Four climbers have died and a fifth remains missing after a group hit bad weather while descending from the peak of Mount Everest.

Eberhard Schaaf, 61, of Germany, South Korean Song Won-Bin, 44, and Nepali-born Canadian Shriya Shah, 33 and Chinese climber Ha Wenyi, 55, have been confirmed dead by officials.

The climbers are all though to have been a team of former classmates from a Daejeon school.

A Nepali mountain guide remains missing, while reports have been made that another body had been sighted on the frozen mountain.

It is understood that Shaaf was struck down with severe altitude sickness on Everest summit's south slope.

Ang Tshering Sherpa of the Kathmandu-based Asian Trekking adventure agency, said Wong-Bin, died on an area of the mountain called "the balcony".

According to Shah's website the Everest climb was "my dream and passion, and we want to do something for my country. Nothing is impossible in this world."

All of the deaths took place over a weekend which saw an estimated 150 climbers attempt to reach the mountain's 8,848 metre summit.

Mountaineering official Gyanendra Shrestha said: "There was a traffic jam on the mountain on Saturday. Climbers were still heading to the summit as late as 2:30pm, which is quite dangerous."

Climbers are advised not to try to reach the mountain's summit by passing through the notorious "death zone" after 11am.

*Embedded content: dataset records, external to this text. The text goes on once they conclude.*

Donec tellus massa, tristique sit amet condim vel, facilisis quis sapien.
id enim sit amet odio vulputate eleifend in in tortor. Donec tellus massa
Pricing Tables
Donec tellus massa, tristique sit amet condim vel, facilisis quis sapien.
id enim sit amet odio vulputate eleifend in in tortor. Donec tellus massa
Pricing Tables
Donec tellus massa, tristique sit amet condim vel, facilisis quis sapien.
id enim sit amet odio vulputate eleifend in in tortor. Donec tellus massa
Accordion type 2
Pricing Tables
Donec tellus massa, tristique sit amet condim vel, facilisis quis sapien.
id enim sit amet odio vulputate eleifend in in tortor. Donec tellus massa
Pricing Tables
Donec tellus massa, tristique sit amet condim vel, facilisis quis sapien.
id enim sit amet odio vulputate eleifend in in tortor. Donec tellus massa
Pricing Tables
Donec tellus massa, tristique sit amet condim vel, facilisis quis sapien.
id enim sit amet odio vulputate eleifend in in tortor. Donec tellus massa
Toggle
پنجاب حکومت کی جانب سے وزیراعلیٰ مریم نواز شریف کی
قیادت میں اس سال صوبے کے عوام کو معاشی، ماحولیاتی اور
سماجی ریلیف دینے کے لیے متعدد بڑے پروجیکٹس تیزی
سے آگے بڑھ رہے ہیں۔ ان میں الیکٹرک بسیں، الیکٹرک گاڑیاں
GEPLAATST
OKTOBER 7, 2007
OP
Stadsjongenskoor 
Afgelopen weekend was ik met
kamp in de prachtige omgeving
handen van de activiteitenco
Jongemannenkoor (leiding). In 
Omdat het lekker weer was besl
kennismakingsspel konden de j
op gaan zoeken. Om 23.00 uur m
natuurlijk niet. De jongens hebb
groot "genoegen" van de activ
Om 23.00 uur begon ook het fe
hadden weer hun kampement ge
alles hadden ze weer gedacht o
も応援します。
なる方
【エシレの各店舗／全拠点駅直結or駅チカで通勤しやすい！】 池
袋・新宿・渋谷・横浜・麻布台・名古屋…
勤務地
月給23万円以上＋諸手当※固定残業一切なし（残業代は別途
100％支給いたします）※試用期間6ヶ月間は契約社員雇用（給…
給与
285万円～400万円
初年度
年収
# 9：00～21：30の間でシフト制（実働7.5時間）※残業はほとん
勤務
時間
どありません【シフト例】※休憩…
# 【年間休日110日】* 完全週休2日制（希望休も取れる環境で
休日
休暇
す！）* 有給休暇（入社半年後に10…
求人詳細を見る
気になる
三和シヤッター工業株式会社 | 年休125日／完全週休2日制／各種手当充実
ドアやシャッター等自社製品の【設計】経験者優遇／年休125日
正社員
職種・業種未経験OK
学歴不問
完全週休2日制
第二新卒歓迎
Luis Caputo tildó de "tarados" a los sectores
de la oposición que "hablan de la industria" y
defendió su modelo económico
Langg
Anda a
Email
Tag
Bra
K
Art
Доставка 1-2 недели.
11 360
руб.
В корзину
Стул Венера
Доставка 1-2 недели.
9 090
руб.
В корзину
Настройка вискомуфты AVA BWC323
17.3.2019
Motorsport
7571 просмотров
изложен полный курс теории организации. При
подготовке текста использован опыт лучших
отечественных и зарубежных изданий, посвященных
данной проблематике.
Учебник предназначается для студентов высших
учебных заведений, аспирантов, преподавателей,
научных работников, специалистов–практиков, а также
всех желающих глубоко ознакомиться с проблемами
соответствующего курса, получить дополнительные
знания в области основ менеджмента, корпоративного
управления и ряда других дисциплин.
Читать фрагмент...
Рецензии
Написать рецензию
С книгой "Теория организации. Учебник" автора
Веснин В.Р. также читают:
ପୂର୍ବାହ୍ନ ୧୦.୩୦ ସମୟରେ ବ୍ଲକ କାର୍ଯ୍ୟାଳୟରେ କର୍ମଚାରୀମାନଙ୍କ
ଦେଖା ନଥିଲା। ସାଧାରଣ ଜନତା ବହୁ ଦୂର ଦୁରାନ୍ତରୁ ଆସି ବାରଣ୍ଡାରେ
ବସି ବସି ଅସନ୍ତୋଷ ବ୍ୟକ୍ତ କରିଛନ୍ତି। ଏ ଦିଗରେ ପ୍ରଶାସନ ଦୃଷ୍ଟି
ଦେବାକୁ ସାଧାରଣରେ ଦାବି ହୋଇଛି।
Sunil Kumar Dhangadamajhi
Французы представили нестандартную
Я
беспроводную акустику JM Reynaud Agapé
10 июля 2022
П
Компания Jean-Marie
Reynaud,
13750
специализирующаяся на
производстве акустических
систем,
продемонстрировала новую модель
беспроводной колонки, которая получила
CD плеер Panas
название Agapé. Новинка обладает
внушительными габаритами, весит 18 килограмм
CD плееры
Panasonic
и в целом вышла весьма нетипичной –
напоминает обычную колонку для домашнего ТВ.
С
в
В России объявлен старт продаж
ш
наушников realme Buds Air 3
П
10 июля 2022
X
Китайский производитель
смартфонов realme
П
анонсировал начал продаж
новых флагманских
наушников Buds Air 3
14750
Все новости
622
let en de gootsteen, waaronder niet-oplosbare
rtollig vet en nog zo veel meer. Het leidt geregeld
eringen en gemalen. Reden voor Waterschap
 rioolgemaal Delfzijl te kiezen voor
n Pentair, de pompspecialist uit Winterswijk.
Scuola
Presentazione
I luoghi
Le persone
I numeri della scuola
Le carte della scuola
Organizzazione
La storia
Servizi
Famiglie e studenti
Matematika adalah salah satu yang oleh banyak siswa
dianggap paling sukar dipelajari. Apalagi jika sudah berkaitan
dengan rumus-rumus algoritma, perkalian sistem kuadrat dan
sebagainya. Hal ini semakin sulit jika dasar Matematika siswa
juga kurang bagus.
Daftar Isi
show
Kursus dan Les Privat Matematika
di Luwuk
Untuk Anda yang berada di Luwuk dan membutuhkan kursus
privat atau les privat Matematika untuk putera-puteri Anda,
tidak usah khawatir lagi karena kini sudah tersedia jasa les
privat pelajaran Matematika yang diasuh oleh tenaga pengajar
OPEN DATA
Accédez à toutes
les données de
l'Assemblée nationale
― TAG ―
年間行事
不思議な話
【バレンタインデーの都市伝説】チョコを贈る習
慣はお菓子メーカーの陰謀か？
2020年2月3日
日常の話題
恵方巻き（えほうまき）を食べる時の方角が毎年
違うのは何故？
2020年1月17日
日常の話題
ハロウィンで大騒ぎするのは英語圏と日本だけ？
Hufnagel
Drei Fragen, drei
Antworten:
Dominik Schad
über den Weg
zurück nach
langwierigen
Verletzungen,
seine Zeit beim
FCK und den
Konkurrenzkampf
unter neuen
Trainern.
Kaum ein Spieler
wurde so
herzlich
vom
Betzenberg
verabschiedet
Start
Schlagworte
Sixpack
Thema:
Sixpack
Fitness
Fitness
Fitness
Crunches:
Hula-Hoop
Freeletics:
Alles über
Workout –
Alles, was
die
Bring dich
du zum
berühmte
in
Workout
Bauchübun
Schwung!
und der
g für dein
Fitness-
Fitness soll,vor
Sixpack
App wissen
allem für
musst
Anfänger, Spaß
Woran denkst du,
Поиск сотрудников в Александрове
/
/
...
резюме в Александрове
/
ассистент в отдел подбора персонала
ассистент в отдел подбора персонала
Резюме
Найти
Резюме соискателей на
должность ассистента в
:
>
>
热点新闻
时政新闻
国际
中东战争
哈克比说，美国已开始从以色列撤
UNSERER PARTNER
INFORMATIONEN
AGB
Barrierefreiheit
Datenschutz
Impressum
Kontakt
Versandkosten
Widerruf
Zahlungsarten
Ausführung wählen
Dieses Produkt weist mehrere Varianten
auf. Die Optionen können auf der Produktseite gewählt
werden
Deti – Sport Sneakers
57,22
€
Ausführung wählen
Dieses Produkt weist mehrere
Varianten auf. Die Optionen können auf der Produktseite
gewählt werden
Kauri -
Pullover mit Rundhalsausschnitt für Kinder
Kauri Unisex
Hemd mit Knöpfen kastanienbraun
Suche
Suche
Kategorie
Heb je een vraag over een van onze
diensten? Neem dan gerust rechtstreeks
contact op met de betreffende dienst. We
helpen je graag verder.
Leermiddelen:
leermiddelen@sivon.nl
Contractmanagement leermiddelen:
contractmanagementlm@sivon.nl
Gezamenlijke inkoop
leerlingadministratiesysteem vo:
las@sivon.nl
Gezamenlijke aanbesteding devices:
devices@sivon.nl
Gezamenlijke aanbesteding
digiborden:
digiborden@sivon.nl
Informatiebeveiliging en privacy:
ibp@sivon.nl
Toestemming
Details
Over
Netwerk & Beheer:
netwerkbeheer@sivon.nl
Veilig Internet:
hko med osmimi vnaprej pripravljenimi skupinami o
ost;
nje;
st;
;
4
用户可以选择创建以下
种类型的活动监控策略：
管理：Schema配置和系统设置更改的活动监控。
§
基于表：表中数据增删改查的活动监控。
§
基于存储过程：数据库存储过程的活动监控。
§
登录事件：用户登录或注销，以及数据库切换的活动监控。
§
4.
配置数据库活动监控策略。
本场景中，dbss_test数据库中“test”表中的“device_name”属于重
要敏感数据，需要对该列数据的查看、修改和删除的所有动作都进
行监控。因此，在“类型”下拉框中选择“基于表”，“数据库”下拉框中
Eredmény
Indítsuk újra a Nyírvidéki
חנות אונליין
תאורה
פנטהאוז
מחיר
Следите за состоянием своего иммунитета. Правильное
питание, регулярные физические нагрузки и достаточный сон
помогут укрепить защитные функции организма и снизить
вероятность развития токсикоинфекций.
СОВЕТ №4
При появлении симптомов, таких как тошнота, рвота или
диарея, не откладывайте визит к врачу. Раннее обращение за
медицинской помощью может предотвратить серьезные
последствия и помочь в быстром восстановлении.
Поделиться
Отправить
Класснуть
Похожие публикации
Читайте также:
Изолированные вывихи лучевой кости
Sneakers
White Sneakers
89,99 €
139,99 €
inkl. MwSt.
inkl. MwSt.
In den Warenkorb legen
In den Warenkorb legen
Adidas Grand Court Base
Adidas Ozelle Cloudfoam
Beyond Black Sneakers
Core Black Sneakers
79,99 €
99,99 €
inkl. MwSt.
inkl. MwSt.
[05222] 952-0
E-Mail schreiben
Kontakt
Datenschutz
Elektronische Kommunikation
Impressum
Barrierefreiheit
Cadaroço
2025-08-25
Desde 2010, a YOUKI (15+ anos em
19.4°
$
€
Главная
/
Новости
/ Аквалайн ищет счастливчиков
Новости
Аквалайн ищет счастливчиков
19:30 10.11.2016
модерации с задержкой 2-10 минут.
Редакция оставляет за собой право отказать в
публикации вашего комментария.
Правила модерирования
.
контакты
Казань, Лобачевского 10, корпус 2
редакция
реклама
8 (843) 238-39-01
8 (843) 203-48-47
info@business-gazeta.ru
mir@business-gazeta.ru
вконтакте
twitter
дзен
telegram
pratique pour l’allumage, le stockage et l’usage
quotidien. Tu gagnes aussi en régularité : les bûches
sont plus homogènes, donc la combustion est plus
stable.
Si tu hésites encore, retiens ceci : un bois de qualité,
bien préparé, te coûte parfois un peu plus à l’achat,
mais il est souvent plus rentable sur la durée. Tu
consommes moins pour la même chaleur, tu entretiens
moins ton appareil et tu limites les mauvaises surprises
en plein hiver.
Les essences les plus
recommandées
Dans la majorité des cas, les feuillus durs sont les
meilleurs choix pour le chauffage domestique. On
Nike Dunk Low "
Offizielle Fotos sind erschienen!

"With the traffic jam, climbers had a longer wait for their chance to go up the trail and spent too much time at higher altitude. Many of them are believed to be carrying a limited amount of oxygen, not anticipating the extra time spent," Shrestha added.

Everest expert And Thserid said the tragedy should persuaded government to impose schedules to organise climbers and avoid overcrowding and subsequent risk-taking.